Given records: Begin

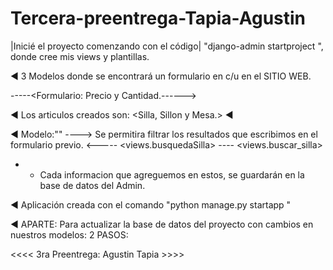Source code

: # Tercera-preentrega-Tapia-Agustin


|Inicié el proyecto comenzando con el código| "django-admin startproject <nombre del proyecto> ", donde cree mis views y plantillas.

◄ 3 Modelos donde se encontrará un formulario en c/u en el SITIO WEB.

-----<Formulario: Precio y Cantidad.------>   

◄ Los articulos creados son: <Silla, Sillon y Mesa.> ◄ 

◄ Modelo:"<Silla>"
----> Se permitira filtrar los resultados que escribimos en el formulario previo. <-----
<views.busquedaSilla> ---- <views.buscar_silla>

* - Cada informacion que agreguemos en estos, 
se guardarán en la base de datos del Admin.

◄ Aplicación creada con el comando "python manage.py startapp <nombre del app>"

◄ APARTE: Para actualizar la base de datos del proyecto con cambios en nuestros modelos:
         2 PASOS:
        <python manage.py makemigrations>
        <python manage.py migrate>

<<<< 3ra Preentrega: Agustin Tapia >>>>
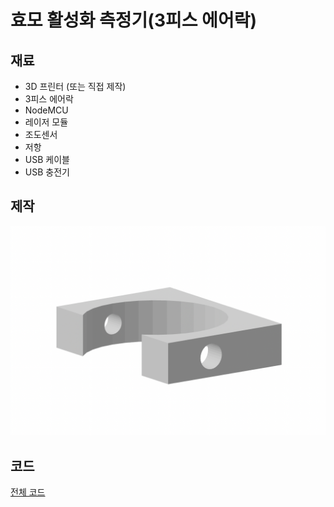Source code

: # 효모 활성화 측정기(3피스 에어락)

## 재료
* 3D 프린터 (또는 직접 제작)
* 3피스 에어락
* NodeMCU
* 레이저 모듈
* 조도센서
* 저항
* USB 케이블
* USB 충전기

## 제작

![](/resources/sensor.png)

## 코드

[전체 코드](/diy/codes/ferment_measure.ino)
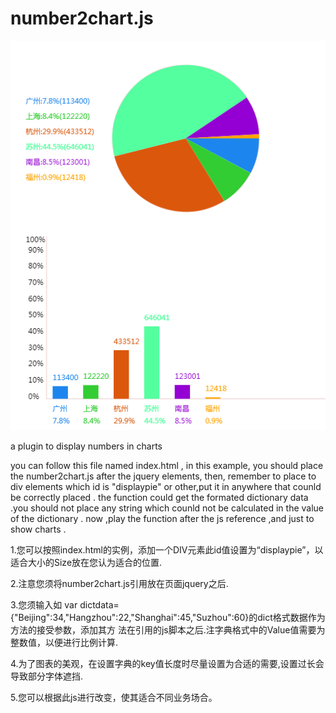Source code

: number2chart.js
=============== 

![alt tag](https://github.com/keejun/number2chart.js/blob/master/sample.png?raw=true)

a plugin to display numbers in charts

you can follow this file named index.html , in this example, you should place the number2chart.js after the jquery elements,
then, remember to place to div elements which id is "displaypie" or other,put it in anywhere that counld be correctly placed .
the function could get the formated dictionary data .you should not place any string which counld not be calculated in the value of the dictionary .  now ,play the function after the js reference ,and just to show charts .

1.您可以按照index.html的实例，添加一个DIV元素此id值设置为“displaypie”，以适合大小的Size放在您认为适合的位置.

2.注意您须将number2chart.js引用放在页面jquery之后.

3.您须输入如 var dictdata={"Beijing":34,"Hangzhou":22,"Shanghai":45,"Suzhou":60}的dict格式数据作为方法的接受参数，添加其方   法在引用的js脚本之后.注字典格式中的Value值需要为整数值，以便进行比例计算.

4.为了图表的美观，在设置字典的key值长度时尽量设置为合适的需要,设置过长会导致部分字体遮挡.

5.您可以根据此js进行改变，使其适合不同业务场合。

Given records: End

**Requirement**. Provide only the number of lines within the material that contain the string "proyecto".

**Solution to this exercise**. 2